Galveston, at one point directly under the cross hairs of Rita’s projected track, also dodged the worst of the storm as it passed to the east.

Still, dozens of fires flared sporadically in both cities, the apparent result of downed power lines, blown transformers and lightning. Flames consumed a city block in Galveston’s historic Strand district. Power was out in 75 percent of that city.

Wasting no time, some people who retreated inland earlier in the week began heading back to see what was left of their homes and businesses, despite those pleas from authorities and the near total absence of gasoline supplies.

“Please do not try to come back to the island.” Mayor Lyda Ann Thomas said. “Hopefully, in the next couple of days, this island will be cleaned up and we’ll get you home.”

Nevertheless, lines of cars stretched for miles on the far side of the causeway to Galveston, and city officials said all but essential personnel were being turned back.

Later Saturday, state officials announced a phased plan for returning residents, based on the location of their homes, but there were no signs that it was being observed.

Though authorities at all levels seemed better able to cope with the storm and its aftermath this time around, a familiar problem surfaced.

To some extent, emergency coordinators in Texas were working blind Saturday morning, with communications knocked out among state leaders and much of the area impacted by Rita.
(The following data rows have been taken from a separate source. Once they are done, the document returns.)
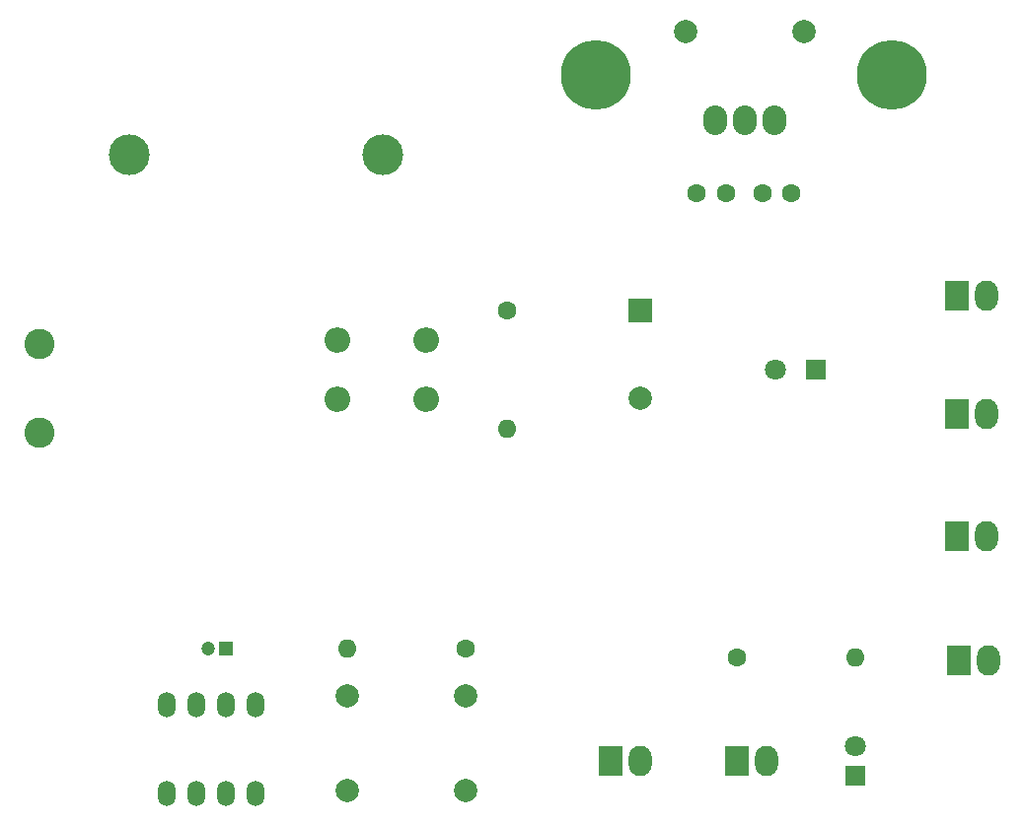
<source format=gbr>
G04 #@! TF.FileFunction,Copper,L1,Top,Signal*
%FSLAX46Y46*%
G04 Gerber Fmt 4.6, Leading zero omitted, Abs format (unit mm)*
G04 Created by KiCad (PCBNEW 4.0.7) date 04/22/18 21:34:49*
%MOMM*%
%LPD*%
G01*
G04 APERTURE LIST*
%ADD10C,0.100000*%
%ADD11R,2.000000X2.600000*%
%ADD12O,2.000000X2.600000*%
%ADD13R,2.000000X2.000000*%
%ADD14C,2.000000*%
%ADD15R,1.200000X1.200000*%
%ADD16C,1.200000*%
%ADD17R,1.800000X1.800000*%
%ADD18C,1.800000*%
%ADD19O,2.199640X2.199640*%
%ADD20C,1.998980*%
%ADD21C,3.500120*%
%ADD22O,1.501140X2.199640*%
%ADD23O,2.032000X2.540000*%
%ADD24C,2.600000*%
%ADD25C,5.999480*%
%ADD26C,1.600000*%
%ADD27O,1.600000X1.600000*%
G04 APERTURE END LIST*
D10*
D11*
X180848000Y-102235000D03*
D12*
X183388000Y-102235000D03*
D13*
X153670000Y-93405000D03*
D14*
X153670000Y-100905000D03*
D15*
X118098000Y-122428000D03*
D16*
X116598000Y-122428000D03*
D17*
X168755000Y-98425000D03*
D18*
X165255000Y-98425000D03*
D19*
X135255000Y-100965000D03*
X135255000Y-95885000D03*
X127635000Y-95885000D03*
X127635000Y-100965000D03*
D20*
X157543500Y-69405500D03*
X167703500Y-69405500D03*
X138684000Y-126492000D03*
X128524000Y-126492000D03*
X128524000Y-134620000D03*
X138684000Y-134620000D03*
D21*
X109766100Y-80010000D03*
X131533900Y-80010000D03*
D22*
X113030000Y-134874000D03*
X115570000Y-134874000D03*
X118110000Y-134874000D03*
X120650000Y-134874000D03*
X120650000Y-127254000D03*
X118110000Y-127254000D03*
X115570000Y-127254000D03*
X113030000Y-127254000D03*
D23*
X162623500Y-77025500D03*
X165163500Y-77025500D03*
X160083500Y-77025500D03*
D24*
X102108000Y-96266000D03*
X102108000Y-103886000D03*
D25*
X175260000Y-73152000D03*
X149860000Y-73152000D03*
D17*
X172085000Y-133350000D03*
D18*
X172085000Y-130810000D03*
D26*
X161925000Y-123190000D03*
D27*
X172085000Y-123190000D03*
D26*
X158496000Y-83312000D03*
X160996000Y-83312000D03*
X166624000Y-83312000D03*
X164124000Y-83312000D03*
D11*
X180848000Y-92075000D03*
D12*
X183388000Y-92075000D03*
D11*
X151130000Y-132080000D03*
D12*
X153670000Y-132080000D03*
D11*
X180848000Y-112776000D03*
D12*
X183388000Y-112776000D03*
D11*
X180975000Y-123444000D03*
D12*
X183515000Y-123444000D03*
D11*
X161925000Y-132080000D03*
D12*
X164465000Y-132080000D03*
D26*
X138684000Y-122428000D03*
D27*
X128524000Y-122428000D03*
D26*
X142240000Y-93345000D03*
D27*
X142240000Y-103505000D03*
M02*

</source>
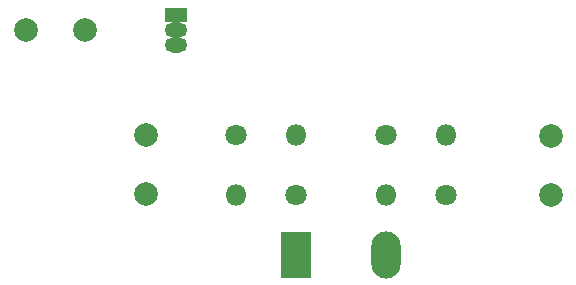
<source format=gbr>
G04 #@! TF.FileFunction,Soldermask,Bot*
%FSLAX46Y46*%
G04 Gerber Fmt 4.6, Leading zero omitted, Abs format (unit mm)*
G04 Created by KiCad (PCBNEW 4.0.6) date 06/11/17 17:15:35*
%MOMM*%
%LPD*%
G01*
G04 APERTURE LIST*
%ADD10C,0.100000*%
%ADD11R,2.500000X4.000000*%
%ADD12O,2.500000X4.000000*%
%ADD13C,2.000000*%
%ADD14O,1.900000X1.300000*%
%ADD15R,1.900000X1.300000*%
%ADD16C,1.800000*%
%ADD17O,1.800000X1.800000*%
G04 APERTURE END LIST*
D10*
D11*
X83820000Y-63500000D03*
D12*
X91440000Y-63500000D03*
D13*
X60960000Y-44450000D03*
X65960000Y-44450000D03*
X71120000Y-53340000D03*
X71120000Y-58340000D03*
X105410000Y-53420000D03*
X105410000Y-58420000D03*
D14*
X73660000Y-44450000D03*
X73660000Y-45720000D03*
D15*
X73660000Y-43180000D03*
D16*
X83820000Y-58420000D03*
D17*
X83820000Y-53340000D03*
D16*
X91440000Y-53340000D03*
D17*
X91440000Y-58420000D03*
D16*
X96520000Y-58420000D03*
D17*
X96520000Y-53340000D03*
D16*
X78740000Y-53340000D03*
D17*
X78740000Y-58420000D03*
M02*

</source>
The military, criticized as being slow to respond after Katrina struck, this time mustered more than 38,000 National Guard troops from Texas to Florida.

Active-duty military personnel also moved more swiftly this time, establishing a 400-person crisis contingent in San Antonio and placing nearly 10,000 soldiers on alert. Nearly 200 helicopter crews were ready for search and rescue missions, and six naval vessels steamed to the region.

In the end, though, many people throughout the region seemed shell-shocked by two major hurricanes in less than a month. As the storm rumbled, more than 10,000 evacuees found themselves in the inland Texas city of Lufkin, pondering their situation.

Some had fled twice, first from Katrina, next from Rita. They called themselves “double whammies.”

“My mom called me and said we had to evacuate again and I said to her, ‘Are you kidding?’ ” said Kimberly Dufrene, 28, of Metaire, La. “I feel like I’m having a nervous breakdown. It’s so hard, one thing after another.”